» **Input data**
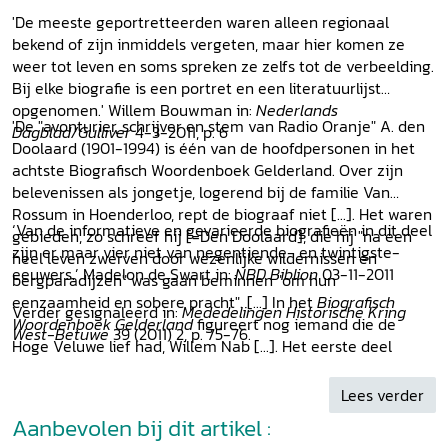
'De meeste geportretteerden waren alleen regionaal
bekend of zijn inmiddels vergeten, maar hier komen ze
weer tot leven en soms spreken ze zelfs tot de verbeelding.
Bij elke biografie is een portret en een literatuurlijst
opgenomen.' Willem Bouwman in:
Nederlands
'De "avonturier, schrijver en stem van Radio Oranje" A. den
Dagblad/Gulliver
4-3-2011, p. 6
Doolaard (1901-1994) is één van de hoofdpersonen in het
achtste Biografisch Woordenboek Gelderland. Over zijn
belevenissen als jongetje, logerend bij de familie Van
Rossum in Hoenderloo, rept de biograaf niet [...]. Het waren
‘Van de informatieve en gevarieerde biografieën in dit deel
gebieden, zo schreef hij [=Den Doolaard], die hij "na een
zijn er maar vier niet van negentiende- en twintigste-
heel leven zwerven door wezenlijke wildernissen en
eeuwers.’ Madelon de Swart in:
NBD Biblion
03-11-2011
bergparadijzen" was gaan beminnen "om hun
eenzaamheid en sobere pracht". [...] In het
Biografisch
Verder gesignaleerd in:
Mededelingen Historische Kring
Woordenboek Gelderland
figureert nog iemand die de
West-Betuwe
39 (2011) 2, p. 75-76.
Hoge Veluwe lief had, Willem Nab [...]. Het eerste deel
verscheen in 1998. Er zijn nu in totaal 373 biografieën
gepubliceerd. Daarmee is het BWG een niet meer weg te
Lees verder
denken naslagwerk voor de geschiedenis van de provincie
Aanbevolen bij dit artikel :
Gelderland vanaf de middeleeuwen tot en met de 20ste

» **Work instruction**
Would you repeat, exactly and with nothing added, every line from the line containing "Doolaard (1901-1994) is" through the last line of the records above?

» **Exercise answer**
Doolaard (1901-1994) is één van de hoofdpersonen in het
achtste Biografisch Woordenboek Gelderland. Over zijn
belevenissen als jongetje, logerend bij de familie Van
Rossum in Hoenderloo, rept de biograaf niet [...]. Het waren
‘Van de informatieve en gevarieerde biografieën in dit deel
gebieden, zo schreef hij [=Den Doolaard], die hij "na een
zijn er maar vier niet van negentiende- en twintigste-
heel leven zwerven door wezenlijke wildernissen en
eeuwers.’ Madelon de Swart in:
NBD Biblion
03-11-2011
bergparadijzen" was gaan beminnen "om hun
eenzaamheid en sobere pracht". [...] In het
Biografisch
Verder gesignaleerd in:
Mededelingen Historische Kring
Woordenboek Gelderland
figureert nog iemand die de
West-Betuwe
39 (2011) 2, p. 75-76.
Hoge Veluwe lief had, Willem Nab [...]. Het eerste deel
verscheen in 1998. Er zijn nu in totaal 373 biografieën
gepubliceerd. Daarmee is het BWG een niet meer weg te
Lees verder
denken naslagwerk voor de geschiedenis van de provincie
Aanbevolen bij dit artikel :
Gelderland vanaf de middeleeuwen tot en met de 20ste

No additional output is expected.